第78話 チートな力を与えよう?……要らね。

 竜の角から作った大剣……剣身から柄まで一本で繋がった大きな黒い塊。唯一柄の部分に巻きつけられた布――ランディが破り捨てた上着――が、ランディの放つ闘気を浴びてヒラヒラと揺れている。


 およそ人が人のために作ったとは思えない、無骨で荒々しい見た目だ。


 それでも剣を担ぐランディが放つ気配は、今日一番と言っても良い。


 その顔が見せる自信に、竜が『フン』と鼻を鳴らしてランディへと完全に向き直った。どうやらランディを先に倒さねば、と。

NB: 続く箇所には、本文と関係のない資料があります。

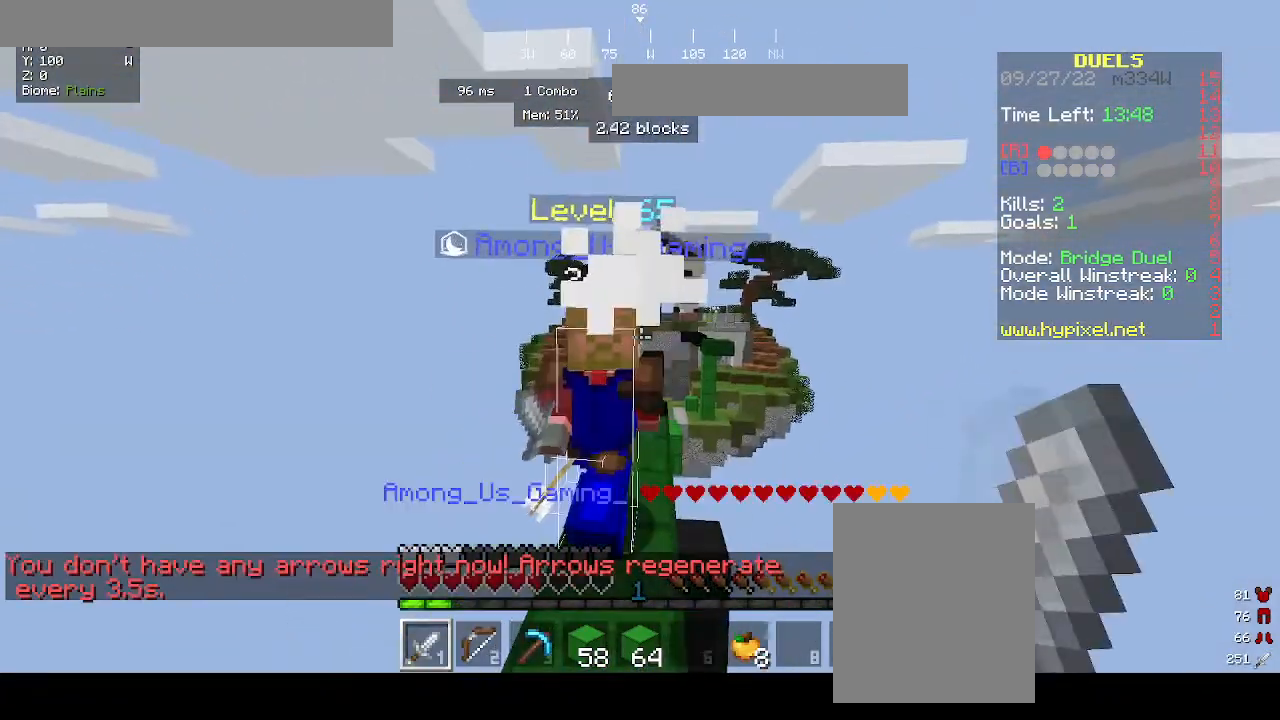
{"keys": ["w"], "mouse": ["left"], "events": [[100, "mouse_right", "down"], [133, "mouse_right", "up"]]}
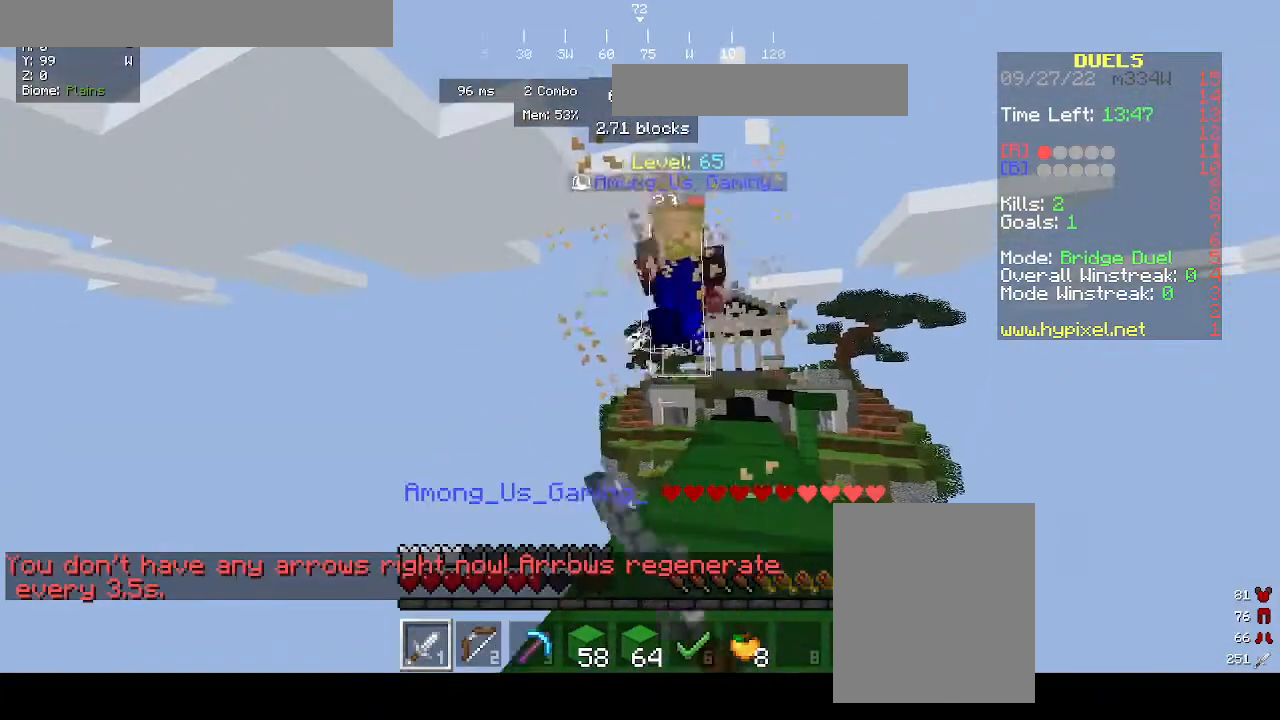
{"keys": ["d", "w"], "mouse": [], "events": [[233, "d", "down"], [267, "mouse_left", "up"]]}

背中を向けていていい相手ではない、と認識したのだろう。


『小さき者よ。なぜ抗――』


 再び竜の問答を無視して、ランディが大剣を肩に床を蹴った。


 一足で間合いを詰めたランディが、担いだ大剣を振り下ろした。

 足に迫る大剣に、竜が足をわずかにズラす。


 床を叩いた大剣が跳ねるようにもう一度竜の足へ。

 堪らず迎え撃つ竜。


 爪と大剣がぶつかり、空気が揺れて弾ける。


「まだまだぁ!」


 振り抜いた大剣を切り返すランディ。

 迎え撃つ竜の爪。

 二度三度とぶつかり、その度に空気を震わせる衝突に、わずかな変化が現れた。


「腰が入ってねーぞ!」


 獰猛な笑みのランディが、その大剣を大きく薙ぐ。

 初めて弾かれた竜の爪。


 ランディの言う通り、竜の攻撃に体重が乗り切っていない。

 その理由はランディが先ほど繰り出した浸透勁だ。

 足こそ残ってはいるが、そのダメージにより体重をかけられない。


 ここにきて、積み重ねてきた一撃一撃が効果を発揮し始めた。


 それでも竜も負けじと尻尾を振り回した。


 迫る巨大な尾を前に、ランディが大剣を構えて受け止める。


 圧倒的な質量差にランディが吹き飛び、何度目になるだろうか壁を大きく揺らした。


 それでもヨロヨロと立ち上がったランディが、最後のポーションを飲み干した。


「この野郎……テメェのせいで水っ腹だよ」


 瓶を投げ捨てたランディに、『小癪な……」と竜がその顎門を大きく開いた。


 放たれるブレス。


 を前に、ランディが大剣を右逆手に持ち直し――「見飽きたぜ」――と思い切り放り投げた。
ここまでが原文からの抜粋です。